My question is the following: Assume $K\subset X$ is compact. Can we state that given any $\varepsilon>0$ there is $n_{0}:=n_{0}(\varepsilon)$ such that $|x_{n}^{*}(x)|\leq \varepsilon $, for all $n\geq n_{0}$ and $x\in K$?
I know that the above is true for the $\ell_{p}$ spaces ($1\leq p<\infty$), the usual Banach space of the sequeces such that $\sum_{n\geq 1}|x_{n}|^{p}<\infty$.
Many thanks in advance for your comments.

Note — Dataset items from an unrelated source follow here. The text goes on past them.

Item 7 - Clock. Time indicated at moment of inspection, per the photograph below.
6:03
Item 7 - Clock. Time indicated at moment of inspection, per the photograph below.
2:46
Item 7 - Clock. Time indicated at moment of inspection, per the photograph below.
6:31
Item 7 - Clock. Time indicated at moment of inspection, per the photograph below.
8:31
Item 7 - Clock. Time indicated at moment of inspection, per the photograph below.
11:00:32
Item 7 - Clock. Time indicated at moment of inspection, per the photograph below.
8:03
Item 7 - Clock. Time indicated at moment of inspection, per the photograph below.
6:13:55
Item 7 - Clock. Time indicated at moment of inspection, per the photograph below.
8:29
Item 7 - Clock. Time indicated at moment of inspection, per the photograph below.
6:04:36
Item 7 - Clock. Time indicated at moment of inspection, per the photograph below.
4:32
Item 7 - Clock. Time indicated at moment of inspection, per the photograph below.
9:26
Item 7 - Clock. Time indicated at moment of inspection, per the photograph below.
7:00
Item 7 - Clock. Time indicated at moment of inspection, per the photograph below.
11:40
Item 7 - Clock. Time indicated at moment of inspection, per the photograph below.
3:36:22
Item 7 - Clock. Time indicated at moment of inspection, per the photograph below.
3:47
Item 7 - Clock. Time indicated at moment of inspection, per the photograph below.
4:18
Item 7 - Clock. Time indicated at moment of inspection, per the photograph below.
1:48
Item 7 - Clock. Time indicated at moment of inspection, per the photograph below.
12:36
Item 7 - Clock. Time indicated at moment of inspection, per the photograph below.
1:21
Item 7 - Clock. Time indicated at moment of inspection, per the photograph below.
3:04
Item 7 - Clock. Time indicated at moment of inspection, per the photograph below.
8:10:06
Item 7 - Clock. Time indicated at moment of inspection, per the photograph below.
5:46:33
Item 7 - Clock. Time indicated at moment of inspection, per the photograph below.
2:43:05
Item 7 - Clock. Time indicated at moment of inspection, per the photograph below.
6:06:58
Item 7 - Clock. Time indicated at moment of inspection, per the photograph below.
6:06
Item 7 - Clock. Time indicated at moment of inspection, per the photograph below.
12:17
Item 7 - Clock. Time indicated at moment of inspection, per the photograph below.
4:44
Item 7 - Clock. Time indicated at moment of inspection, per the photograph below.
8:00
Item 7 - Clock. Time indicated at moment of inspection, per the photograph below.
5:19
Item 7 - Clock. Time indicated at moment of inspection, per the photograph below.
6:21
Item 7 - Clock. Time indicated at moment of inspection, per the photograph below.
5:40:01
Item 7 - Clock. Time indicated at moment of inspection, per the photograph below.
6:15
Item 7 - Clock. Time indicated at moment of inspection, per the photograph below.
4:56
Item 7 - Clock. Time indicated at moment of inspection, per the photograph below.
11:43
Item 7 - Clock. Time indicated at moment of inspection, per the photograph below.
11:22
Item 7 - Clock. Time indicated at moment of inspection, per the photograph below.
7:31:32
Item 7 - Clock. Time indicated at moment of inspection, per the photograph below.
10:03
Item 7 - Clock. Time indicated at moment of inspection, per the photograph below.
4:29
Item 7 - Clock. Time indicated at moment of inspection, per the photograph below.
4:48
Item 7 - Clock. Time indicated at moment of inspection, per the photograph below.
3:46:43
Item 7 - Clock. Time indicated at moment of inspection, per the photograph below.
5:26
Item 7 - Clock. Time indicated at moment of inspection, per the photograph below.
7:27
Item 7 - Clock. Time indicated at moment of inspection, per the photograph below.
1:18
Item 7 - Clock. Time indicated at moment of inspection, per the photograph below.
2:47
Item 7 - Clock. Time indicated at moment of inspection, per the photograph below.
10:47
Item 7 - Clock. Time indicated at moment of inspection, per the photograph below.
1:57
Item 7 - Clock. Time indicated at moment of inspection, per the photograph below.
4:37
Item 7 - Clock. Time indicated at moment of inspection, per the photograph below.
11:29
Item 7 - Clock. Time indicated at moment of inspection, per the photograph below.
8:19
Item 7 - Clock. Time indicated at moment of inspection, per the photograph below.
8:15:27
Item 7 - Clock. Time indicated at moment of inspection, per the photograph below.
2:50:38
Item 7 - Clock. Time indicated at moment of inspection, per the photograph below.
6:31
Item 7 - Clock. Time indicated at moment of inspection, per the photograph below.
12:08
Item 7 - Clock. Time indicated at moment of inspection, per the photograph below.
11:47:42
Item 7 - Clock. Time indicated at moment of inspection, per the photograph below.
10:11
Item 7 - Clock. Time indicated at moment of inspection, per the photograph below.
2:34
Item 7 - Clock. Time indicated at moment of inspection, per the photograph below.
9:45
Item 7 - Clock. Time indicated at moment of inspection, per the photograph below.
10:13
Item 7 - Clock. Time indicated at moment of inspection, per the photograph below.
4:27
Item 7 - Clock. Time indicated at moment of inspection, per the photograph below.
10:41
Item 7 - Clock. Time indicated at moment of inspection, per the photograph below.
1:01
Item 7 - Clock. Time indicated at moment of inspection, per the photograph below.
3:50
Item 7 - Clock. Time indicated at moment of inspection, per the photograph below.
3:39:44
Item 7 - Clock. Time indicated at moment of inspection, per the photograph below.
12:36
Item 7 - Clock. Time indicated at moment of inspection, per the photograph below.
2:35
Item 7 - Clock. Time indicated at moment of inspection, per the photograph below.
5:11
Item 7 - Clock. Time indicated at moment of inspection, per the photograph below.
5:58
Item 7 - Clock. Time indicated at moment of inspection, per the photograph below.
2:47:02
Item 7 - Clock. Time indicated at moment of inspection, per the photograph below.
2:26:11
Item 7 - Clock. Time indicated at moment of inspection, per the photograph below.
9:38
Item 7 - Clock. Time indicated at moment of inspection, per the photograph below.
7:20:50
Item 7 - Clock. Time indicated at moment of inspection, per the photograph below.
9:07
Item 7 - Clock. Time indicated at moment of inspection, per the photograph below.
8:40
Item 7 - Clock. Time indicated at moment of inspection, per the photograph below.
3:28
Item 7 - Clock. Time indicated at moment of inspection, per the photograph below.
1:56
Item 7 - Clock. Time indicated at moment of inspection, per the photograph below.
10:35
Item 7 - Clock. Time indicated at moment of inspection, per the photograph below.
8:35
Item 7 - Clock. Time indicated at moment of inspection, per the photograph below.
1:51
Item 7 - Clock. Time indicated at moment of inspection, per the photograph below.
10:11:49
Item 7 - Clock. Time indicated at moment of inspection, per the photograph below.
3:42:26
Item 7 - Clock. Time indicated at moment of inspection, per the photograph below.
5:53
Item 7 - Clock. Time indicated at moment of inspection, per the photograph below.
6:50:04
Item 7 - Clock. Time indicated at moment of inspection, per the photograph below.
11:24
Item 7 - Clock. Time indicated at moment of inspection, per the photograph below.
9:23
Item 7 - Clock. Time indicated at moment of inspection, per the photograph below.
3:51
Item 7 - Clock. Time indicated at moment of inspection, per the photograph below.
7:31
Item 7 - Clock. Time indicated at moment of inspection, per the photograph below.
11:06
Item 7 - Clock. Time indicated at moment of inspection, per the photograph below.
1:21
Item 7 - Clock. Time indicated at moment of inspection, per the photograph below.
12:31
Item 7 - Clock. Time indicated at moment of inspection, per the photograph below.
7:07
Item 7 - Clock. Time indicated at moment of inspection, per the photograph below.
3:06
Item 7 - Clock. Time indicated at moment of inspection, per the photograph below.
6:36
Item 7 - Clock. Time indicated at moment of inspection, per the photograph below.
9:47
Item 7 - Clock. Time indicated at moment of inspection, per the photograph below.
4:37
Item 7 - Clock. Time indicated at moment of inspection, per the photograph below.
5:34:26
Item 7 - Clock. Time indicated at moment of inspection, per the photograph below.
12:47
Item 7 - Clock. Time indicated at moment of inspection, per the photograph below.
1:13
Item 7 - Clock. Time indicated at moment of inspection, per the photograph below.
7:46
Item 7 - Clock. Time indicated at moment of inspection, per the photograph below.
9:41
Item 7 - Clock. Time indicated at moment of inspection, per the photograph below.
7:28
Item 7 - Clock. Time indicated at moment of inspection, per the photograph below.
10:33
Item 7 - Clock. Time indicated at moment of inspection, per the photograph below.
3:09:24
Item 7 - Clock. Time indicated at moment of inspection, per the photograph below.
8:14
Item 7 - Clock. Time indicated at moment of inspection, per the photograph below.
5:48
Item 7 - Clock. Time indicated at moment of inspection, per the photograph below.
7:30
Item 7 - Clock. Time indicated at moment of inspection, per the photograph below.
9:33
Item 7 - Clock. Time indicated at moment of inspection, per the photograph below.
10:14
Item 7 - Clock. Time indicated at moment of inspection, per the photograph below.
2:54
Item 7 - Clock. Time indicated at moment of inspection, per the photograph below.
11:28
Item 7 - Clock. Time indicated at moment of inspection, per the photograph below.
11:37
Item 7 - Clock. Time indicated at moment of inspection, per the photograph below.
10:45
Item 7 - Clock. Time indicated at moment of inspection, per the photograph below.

Assume there is $\varepsilon >0$, a sequence $(y_n) \in K^n$ and a strictly increasing function $\varphi:\mathbb N \to \mathbb N$ such that : $$\forall n\in\mathbb N , \left|x_{\varphi(n)}^*(y_n)\right|>\varepsilon$$
Since $K$ is compact, we can assume WLOG that $(y_n)$ converges to some $y\in K$. Then, we have:
$$y = \sum_n x^*_n(y)x_n$$
This series converges, we have $\|x_n^*(y)x_n\| = |x_n^*(y)| \to 0$. However: \begin{align} \varepsilon & \leq |x_{\varphi(n)}^*(y_n)|\\ &\leq \|x^*_{\varphi(n)}\|\|y_n-y\| + |x^*_{\varphi(n)}(y)| \end{align} Since the $x^*_n$ are uniformly bounded, this is a contradiction, as the RHS goes to zero.
Edit We want to prove an assertion of the form : $$\forall \varepsilon >0,\exists n_0\in\mathbb N, \forall n\geq n_0, P(n)$$ By contradiction, we assume the negation of this, ie : $$\exists \varepsilon >0, \forall n_0 \in\mathbb N, \exists n\geq n_0, \neg P(n)$$
This last assertion is equivalent to the existence of a strictly increasing function $\varphi:\mathbb N \to \mathbb N$ such that $\forall n\in\mathbb N, \neg P(\varphi(n))$. I think this form is usually easier to work with.